Carbohydrates have gotten a bad rap, which is rather unfortunate considering they are important to most aspects of life, and are found in most foods. This article will address what carbs are, and how, where and why to cut back on them to reach or maintain a healthy weight.
The Meaning of carbs
“Carbohydrate”, often abbreviated as “carb” is a chemistry term for any molecule made up of Carbon, Hydrogen, and Oxygen. There are a lot of different carbohydrates that are regularly found in the average diet, which the body uses for fuel. The most infamous – and in some unfortunate cases, the most common – is sugar.

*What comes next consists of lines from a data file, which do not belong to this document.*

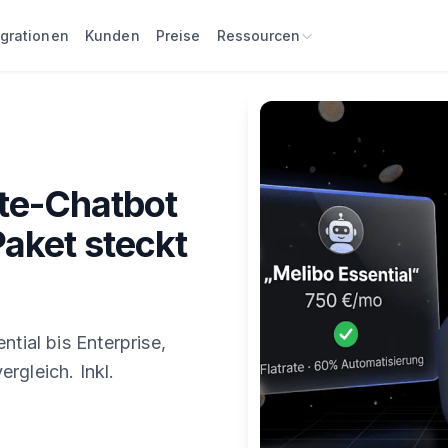
egrationen
Kunden
Preise
Ressourcen
ate-Chatbot
aket steckt
ntial bis Enterprise,
rgleich. Inkl.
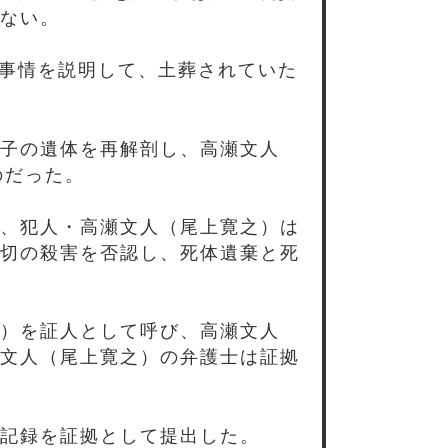
ない。
に事情を説明して、土葬されていた
子の遺体を再解剖し、高瀬文人
のだった。
、犯人・高瀬文人（尾上寛之）は
切の殺害を否認し、死体遺棄と死
）を証人として呼び、高瀬文人
文人（尾上寛之）の弁護士は証拠
記録を証拠として提出した。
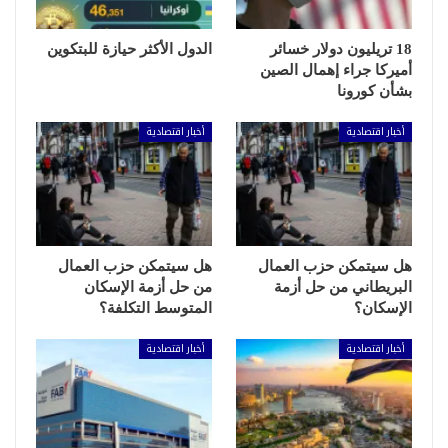
18 تريليون دولار خسائر
الدول الأكثر حيازة للبتكوين
أميركا جراء إهمال الصين
بشأن كورونا
أخبار اقتصادية
أخبار اقتصادية
هل سيتمكن حزب العمال
هل سيتمكن حزب العمال
البريطاني من حل أزمة
من حل أزمة الإسكان
الإسكان؟
المتوسط التكلفة؟
أخبار اقتصادية
أخبار اقتصادية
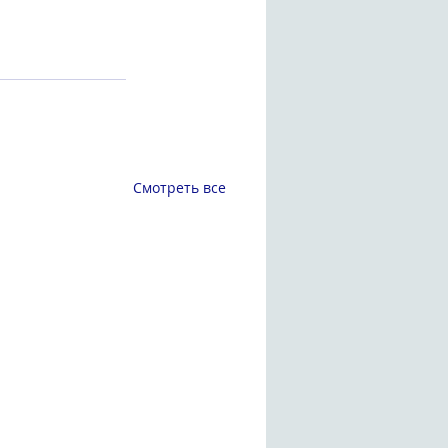
Смотреть все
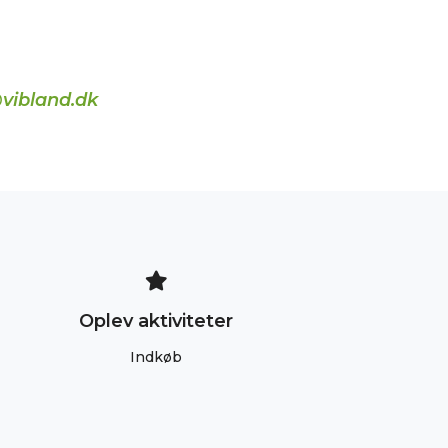
vibland.dk
Oplev aktiviteter
Indkøb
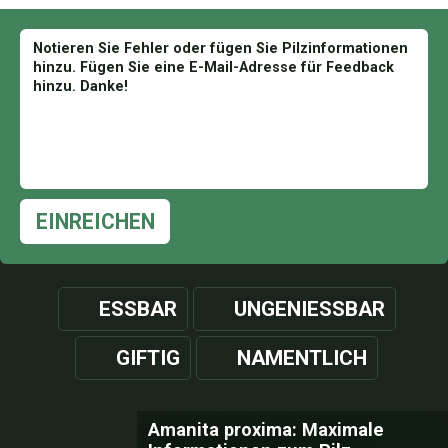
EINREICHEN
ESSBAR
UNGENIESSBAR
GIFTIG
NAMENTLICH
Amanita proxima: Maximale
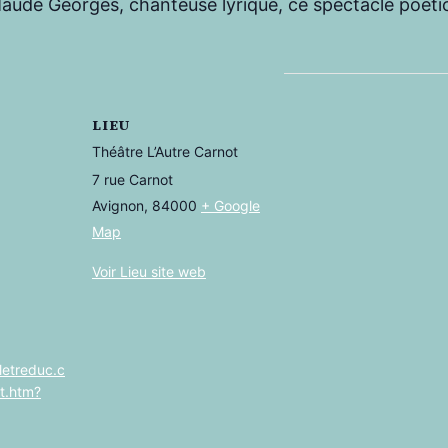
 Maude Georges, chanteuse lyrique, ce spectacle poét
LIEU
Théâtre L’Autre Carnot
7 rue Carnot
Avignon
,
84000
+ Google
Map
Voir Lieu site web
letreduc.c
t.htm?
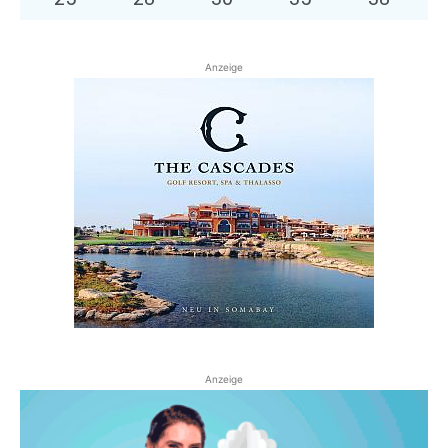
Anzeige
Anzeige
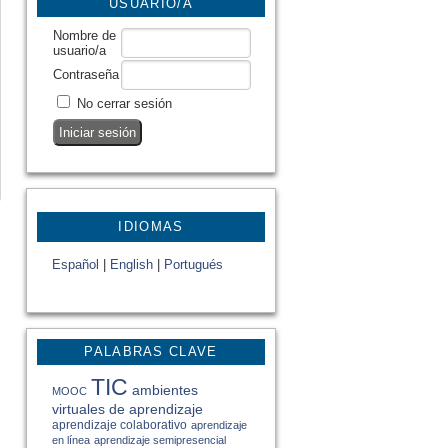
USUARIO/A
Nombre de
usuario/a
Contraseña
No cerrar sesión
IDIOMAS
Español
|
English
|
Portugués
PALABRAS CLAVE
TIC
ambientes
MOOC
virtuales de aprendizaje
aprendizaje colaborativo
aprendizaje
en línea
aprendizaje semipresencial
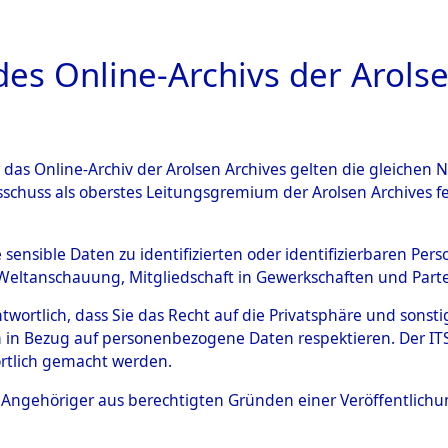
a
A
es Online-Archivs der Arolse
DIGITAL COLLEC
r das Online-Archiv der Arolsen Archives gelten die gleiche
ESCHREIBUNG
ARCHIVALE
ÜBERSICHT
BILD
sschuss als oberstes Leitungsgremium der Arolsen Archives 
gen zu den Orten Bach/Donau
e sensible Daten zu identifizierten oder identifizierbaren Pe
Weltanschauung, Mitgliedschaft in Gewerkschaften und Partei
)
→
0050 (84597000)
antwortlich, dass Sie das Recht auf die Privatsphäre und sons
 in Bezug auf personenbezogene Daten respektieren. Der ITS k
rtlich gemacht werden.
0050 (84597000)
ls Angehöriger aus berechtigten Gründen einer Veröffentlic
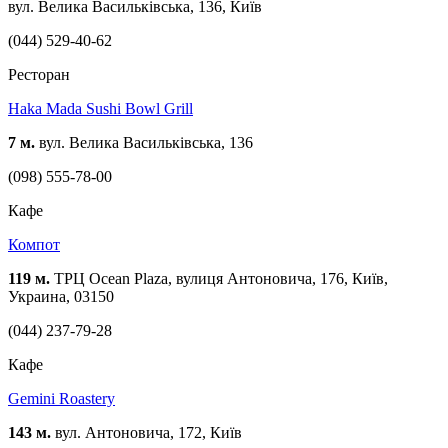
вул. Велика Васильківська, 136, Київ
(044) 529-40-62
Ресторан
Haka Mada Sushi Bowl Grill
7 м.
вул. Велика Васильківська, 136
(098) 555-78-00
Кафе
Компот
119 м.
ТРЦ Ocean Plaza, вулиця Антоновича, 176, Київ,
Украина, 03150
(044) 237-79-28
Кафе
Gemini Roastery
143 м.
вул. Антоновича, 172, Київ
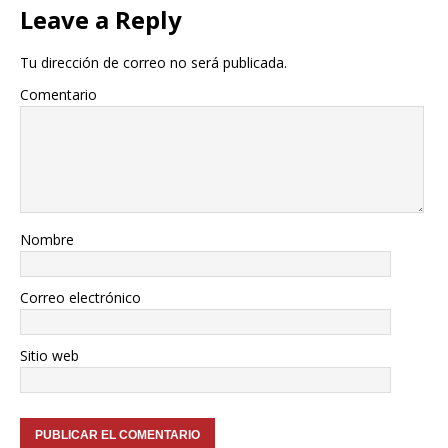
Leave a Reply
Tu dirección de correo no será publicada.
Comentario
Nombre
Correo electrónico
Sitio web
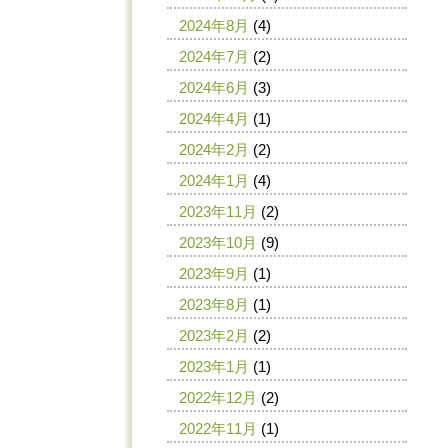
2024年8月
(4)
2024年7月
(2)
2024年6月
(3)
2024年4月
(1)
2024年2月
(2)
2024年1月
(4)
2023年11月
(2)
2023年10月
(9)
2023年9月
(1)
2023年8月
(1)
2023年2月
(2)
2023年1月
(1)
2022年12月
(2)
2022年11月
(1)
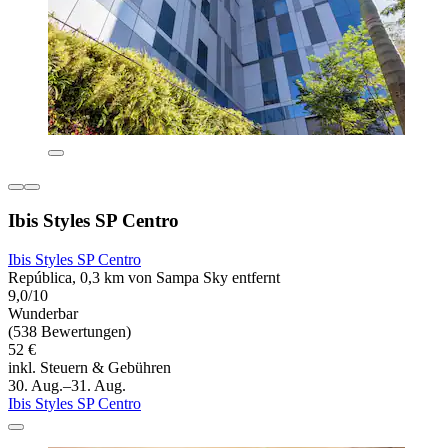
Ibis Styles SP Centro
Ibis Styles SP Centro
República, 0,3 km von Sampa Sky entfernt
9,0/10
Wunderbar
(538 Bewertungen)
52 €
inkl. Steuern & Gebühren
30. Aug.–31. Aug.
Ibis Styles SP Centro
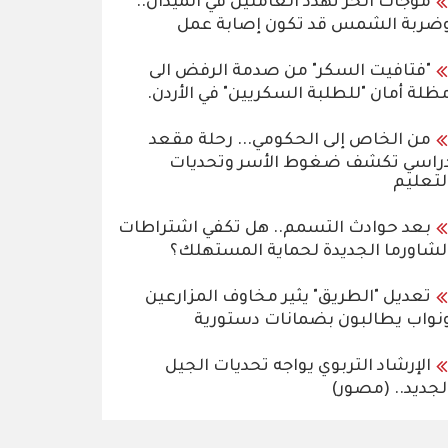
موجات الحر تهدد العاملين في الميدان..
ضربة الشمس قد تكون إصابة عمل
"فتافيت السكر" من صدمة الرفض الى
ظلة أمان "للطلبة السكريين" في الأردن.
من الخاص إلى الحكومي... رحلة مقعد
راسي تكشف ضغوط الأسر وتحديات
لتعليم
بعد حوادث التسمم.. هل تكفي اشتراطات
لشاورما الجديدة لحماية المستهلك؟
تعديل "الطريق" يثير مخاوف المزارعين
نواب يطالبون بضمانات دستورية
الإرشاد التربوي يواجه تحديات الجيل
لجديد.. (مصور)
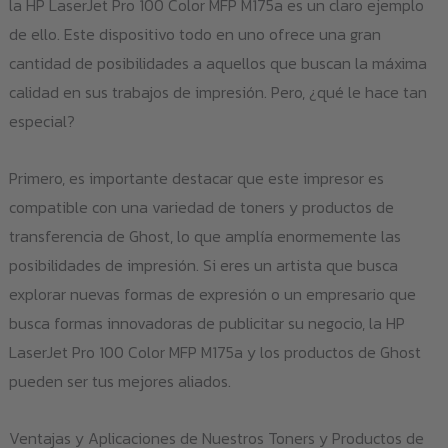
la HP LaserJet Pro 100 Color MFP M175a es un claro ejemplo
de ello. Este dispositivo todo en uno ofrece una gran
cantidad de posibilidades a aquellos que buscan la máxima
calidad en sus trabajos de impresión. Pero, ¿qué le hace tan
especial?
Primero, es importante destacar que este impresor es
compatible con una variedad de toners y productos de
transferencia de Ghost, lo que amplía enormemente las
posibilidades de impresión. Si eres un artista que busca
explorar nuevas formas de expresión o un empresario que
busca formas innovadoras de publicitar su negocio, la HP
LaserJet Pro 100 Color MFP M175a y los productos de Ghost
pueden ser tus mejores aliados.
Ventajas y Aplicaciones de Nuestros Toners y Productos de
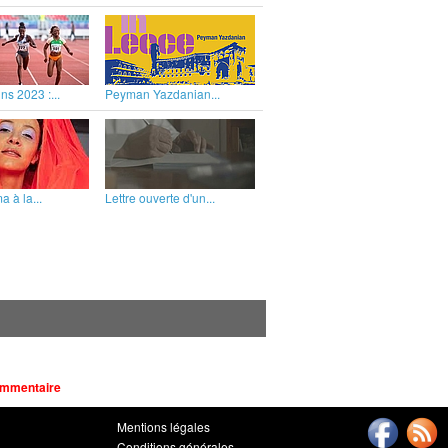
ns 2023 :...
Peyman Yazdanian...
 à la...
Lettre ouverte d'un...
ommentaire
Mentions légales
Conditions générales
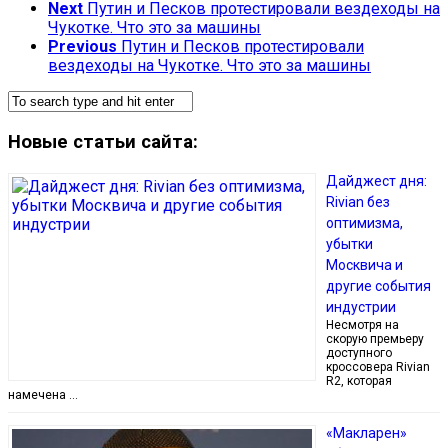
Next
Путин и Песков протестировали вездеходы на
Чукотке. Что это за машины
Previous
Путин и Песков протестировали
вездеходы на Чукотке. Что это за машины
Новые статьи сайта:
Дайджест дня:
Rivian без
оптимизма,
убытки
Москвича и
другие события
индустрии
Несмотря на
скорую премьеру
доступного
кроссовера Rivian
R2, которая
намечена …
«Макларен»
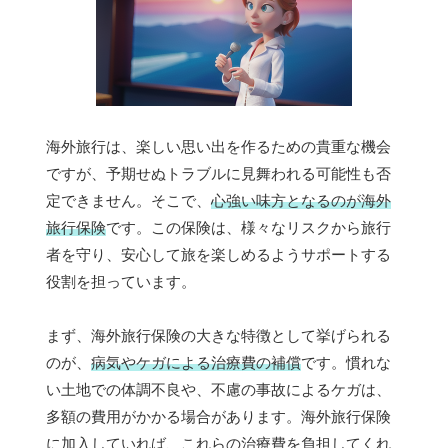
海外旅行は、楽しい思い出を作るための貴重な機会
ですが、予期せぬトラブルに見舞われる可能性も否
定できません。そこで、
心強い味方となるのが海外
旅行保険
です。この保険は、様々なリスクから旅行
者を守り、安心して旅を楽しめるようサポートする
役割を担っています。
まず、海外旅行保険の大きな特徴として挙げられる
のが、
病気やケガによる治療費の補償
です。慣れな
い土地での体調不良や、不慮の事故によるケガは、
多額の費用がかかる場合があります。海外旅行保険
に加入していれば、これらの治療費を負担してくれ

Sugars are the easiest carbohydrates for the body to break down, meaning that it yields the most energy in the shortest amount of time, and when the body has more energy than it needs, or when energy is produced faster than it can be used, the body stores that energy. The body stores this energy as adipose tissue, or “fat”, which is why so many diets call for the reduction, or even elimination of carbs.
The problem with eliminating carbs is that carbs don’t only come from refined and processed sugar, like in sweets. Carbs also make up grains, like in breads and pastas which are important sources of fiber and even some other nutrients if the grains are whole, but more on that later.
Where do carbs come from?
A lot of “crash” diets involve completely eliminating carbs, which leads the body to use up stored energy – fat – because no new energy is coming in. These diets can lead to rapid and drastic weight loss for many people on the short term, but when the body burns fat for fuel it can lead to the blood becoming acidic, making these diets dangerous for some people on the long-term, and people who do not have serious weight problems but begin one of these diets can do serious damage to their bodies.
For a diet to be successful on the long-term it should also incorporate some kind of exercise, and increasing the amount of activity while drastically increasing the amount of energy that is taken in through diet can have additional negative effects. If the body doesn’t get enough energy through diet, it will often enter a crisis mode and start to store what energy it does take in, as well as reducing the rate at which it uses energy, which can make losing weight even more difficult.
What is often easier – and healthier – is watching where carbs come from, and what kind are being consumed. Carbs are generally split into two groups: simple carbs that provide a lot of energy very quickly, and complex carbs that provide a lot of energy very slowly. Complex carbs take longer for the body to use partially because they are made up of more complex molecules which take the body longer to digest, but also because they usually carry along other important nutrients with them. Things that are very high in simple carbohydrates often provide little else, while things that are high in complex carbs often carry vitamins, minerals, and fiber.
Many common foods like breads and pastas and cereals contain wheats and other grains, which are sources of carbohydrates, but grains and wheats, like carbs themselves, come in different varieties, and telling them apart and knowing which one to look for can help change the nutrient level and carbohydrate level without changing what kinds of foods are in the diet.
How to eat carbs without eating those carbs
Wheats and other grains like corn are made up of three main parts, a tough outer shell that provides mainly fiber, a softer inner portion that provides mostly energy, and a smaller inner-most piece that contains lots of vitamins and minerals. A grain can be milled to varying degrees, which changes its texture and color. Many of the carbs in the average western diet come from “processed grains” that have the outer-most layer – the fiber – and the inner-most layer – the vitamins and minerals – removed. This leaves a softer and fluffier material that is basically nothing but carbs. When the entire grain is included it is called a “whole” grain.
This is the difference between white and wheat bread. White bread is lighter and fluffier than wheat bread because wheat bread still contains the harder outer shell and the harder inner piece of the grain. Processed grains are also often bleached to make them whiter for things like cakes that wouldn’t look as tasty if they were brown.
Because processed grains lack the vitamins and nutrients that are stripped from them, products made with refined grains are often – but not always – “fortified” with vitamins and minerals that are added artificially. This sometimes even includes fiber. Because refined grains are broken down more quickly in the body they can behave more like simple carbs than whole grains.
Because many people are becoming more interested in their health, many foods like breads, cereals, and pastas, can now be purchased made with whole grain. Breads and cereals, however, can be rather dubious in that they can be made with whole grain, but often include a large amount of added sugar, so it can be important to check the ingredients list on these items. Some dieticians have suggested not buying anything that lists sugar in the first three ingredients.
The healthy sugar
There is one source of simple carbs that no diet should be without, however. Many diets that describe the reduction or elimination of carbohydrates include elimination of fruits because fruits are high in sugars. The sugars found in fruits aren’t quite the same as the refined sugars discussed above, but they are still a source of simple carbs. Fruits, however, are also good sources of fiber, antioxidants, vitamins, and minerals.
When cutting carbs by getting cereals without added sugar, or getting plain yogurt instead of yogurts with artificial flavors and sweeteners, consider replacing that sugar with some fruit. Adding berries or slices of bananas to these otherwise bland foods can be a healthier way to make them sweater and more flavorful without adding empty carbs.